- **DATI DI PARTENZA**:
++++++
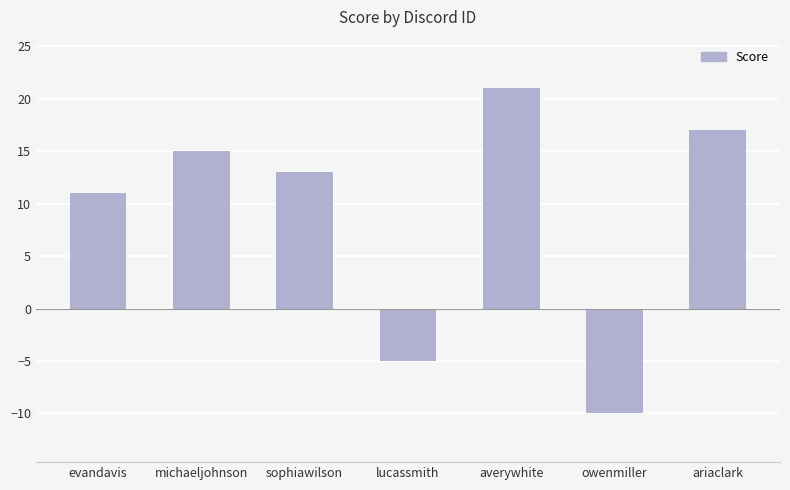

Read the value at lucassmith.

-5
++++++
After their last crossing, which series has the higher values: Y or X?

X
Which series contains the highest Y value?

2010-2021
++++++
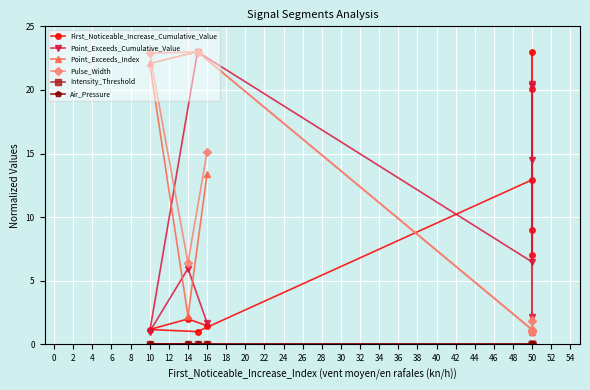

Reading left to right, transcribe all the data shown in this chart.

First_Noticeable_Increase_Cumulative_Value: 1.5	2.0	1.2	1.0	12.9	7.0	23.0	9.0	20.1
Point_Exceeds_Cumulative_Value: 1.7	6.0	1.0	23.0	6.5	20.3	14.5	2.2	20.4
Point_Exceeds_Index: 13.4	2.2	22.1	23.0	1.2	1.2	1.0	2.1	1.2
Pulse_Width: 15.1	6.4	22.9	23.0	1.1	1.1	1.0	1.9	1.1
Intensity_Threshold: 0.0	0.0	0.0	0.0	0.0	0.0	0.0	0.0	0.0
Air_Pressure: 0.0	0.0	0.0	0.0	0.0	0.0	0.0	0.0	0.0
++++++
- **LE TUE ISTRUZIONI**:
Come si presentano le righe, a partire da quella che contiene "After their last" fino a quella che contiene "Which series contains the highest Y value?", se si scambia "series" con "line" lasciando invariato tutto il resto?

- **SOLUZIONE DEL COMPITO**:
After their last crossing, which line has the higher values: Y or X?

X
Which line contains the highest Y value?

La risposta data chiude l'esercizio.